E riguarda il rischio che una parte crescente di cittadini individui nel rinato centro destra il vero baluardo contro gli avventurieri.
Il vento tira oggi in queste due direzioni. E assomiglia molto a quello che ci ha portati al 4 dicembre e che ha travolto insieme i nostri torti e le nostre ragioni.
Nessuno può oggi sapere quali saranno nel prossimo futuro le forme organizzate della politica in Italia e in Europa: tutto fa pensare che saranno diverse da quelle di oggi.
Ma il passaggio che abbiamo difronte tra pochi mesi e’ questo e va affrontato qui ed ora.
Da ieri abbiamo una legge elettorale, con le sue luci e le sue ombre. Quello che ci manca ancora e’ una idea chiara e convincente di come interpretarla.

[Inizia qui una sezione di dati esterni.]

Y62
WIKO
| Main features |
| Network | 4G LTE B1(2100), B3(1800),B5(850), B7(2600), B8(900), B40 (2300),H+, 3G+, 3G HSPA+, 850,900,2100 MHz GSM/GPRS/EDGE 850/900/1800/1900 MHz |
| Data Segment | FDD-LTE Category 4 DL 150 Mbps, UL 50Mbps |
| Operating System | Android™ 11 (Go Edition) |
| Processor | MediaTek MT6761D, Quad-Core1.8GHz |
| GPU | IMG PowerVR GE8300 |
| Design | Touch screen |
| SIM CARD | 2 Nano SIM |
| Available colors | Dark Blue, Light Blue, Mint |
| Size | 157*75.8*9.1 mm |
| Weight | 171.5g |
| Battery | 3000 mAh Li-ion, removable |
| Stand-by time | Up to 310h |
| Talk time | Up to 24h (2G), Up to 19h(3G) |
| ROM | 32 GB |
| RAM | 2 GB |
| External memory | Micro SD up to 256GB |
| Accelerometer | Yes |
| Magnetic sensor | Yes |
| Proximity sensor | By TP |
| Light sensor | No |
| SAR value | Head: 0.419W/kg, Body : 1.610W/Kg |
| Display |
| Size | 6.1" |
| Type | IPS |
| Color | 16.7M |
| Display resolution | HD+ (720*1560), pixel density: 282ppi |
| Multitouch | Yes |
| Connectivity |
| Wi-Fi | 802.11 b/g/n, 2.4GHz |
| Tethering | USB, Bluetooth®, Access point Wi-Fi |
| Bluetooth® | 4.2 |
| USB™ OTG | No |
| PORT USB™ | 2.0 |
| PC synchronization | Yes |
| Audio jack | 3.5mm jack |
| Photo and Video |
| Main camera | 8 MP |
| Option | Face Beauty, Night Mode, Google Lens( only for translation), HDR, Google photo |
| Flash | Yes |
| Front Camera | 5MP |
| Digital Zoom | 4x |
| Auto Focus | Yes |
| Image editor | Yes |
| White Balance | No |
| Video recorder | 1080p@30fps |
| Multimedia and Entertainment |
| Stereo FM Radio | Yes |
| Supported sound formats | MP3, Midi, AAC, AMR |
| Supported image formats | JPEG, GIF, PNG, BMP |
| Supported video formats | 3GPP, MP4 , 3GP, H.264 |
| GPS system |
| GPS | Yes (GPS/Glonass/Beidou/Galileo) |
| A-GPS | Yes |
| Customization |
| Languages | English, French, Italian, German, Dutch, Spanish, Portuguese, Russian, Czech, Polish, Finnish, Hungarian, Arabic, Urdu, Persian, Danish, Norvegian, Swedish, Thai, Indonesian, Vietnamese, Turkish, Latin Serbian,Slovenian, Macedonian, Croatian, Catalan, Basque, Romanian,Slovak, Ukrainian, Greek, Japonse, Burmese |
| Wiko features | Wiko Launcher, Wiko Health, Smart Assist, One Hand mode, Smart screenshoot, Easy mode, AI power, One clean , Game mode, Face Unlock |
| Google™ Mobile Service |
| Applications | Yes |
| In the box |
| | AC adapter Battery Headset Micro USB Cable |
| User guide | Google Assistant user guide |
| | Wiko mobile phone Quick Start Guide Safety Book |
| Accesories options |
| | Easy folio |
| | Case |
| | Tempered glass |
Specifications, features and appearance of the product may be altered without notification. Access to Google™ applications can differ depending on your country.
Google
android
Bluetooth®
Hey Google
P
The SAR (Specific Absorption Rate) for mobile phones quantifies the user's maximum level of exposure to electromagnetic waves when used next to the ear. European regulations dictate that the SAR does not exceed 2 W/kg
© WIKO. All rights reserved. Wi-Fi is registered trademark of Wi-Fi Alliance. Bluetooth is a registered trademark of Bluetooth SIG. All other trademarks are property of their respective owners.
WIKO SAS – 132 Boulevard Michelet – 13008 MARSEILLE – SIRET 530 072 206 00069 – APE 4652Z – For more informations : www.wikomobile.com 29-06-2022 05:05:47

Questione che riguarda tutti, ma in primo luogo il PD.
Serviranno a poco liste satellite frutto della pesca a strascico di pezzi di nomenclatura alla ricerca dell’offerta migliore.
Ciò che serve è il coraggioso rilancio di una prospettiva politica convincente, credibile, che rispetti le diversità e le unisca in una coalizione vera, con un leale patto comune.
Con la nostra autonomia e le nostre idee (europeismo, concezione comunitaria della democrazia, lotta alle disuguaglianze nella nostra società e nel mondo, rilancio delle autonomie civili e territoriali contro ogni tentazione centralista e nazionalista) noi siamo pronti, con le nostre limitate forze, a dare il nostro contributo, nelle forme che saranno possibili e compatibili con il nostro percorso.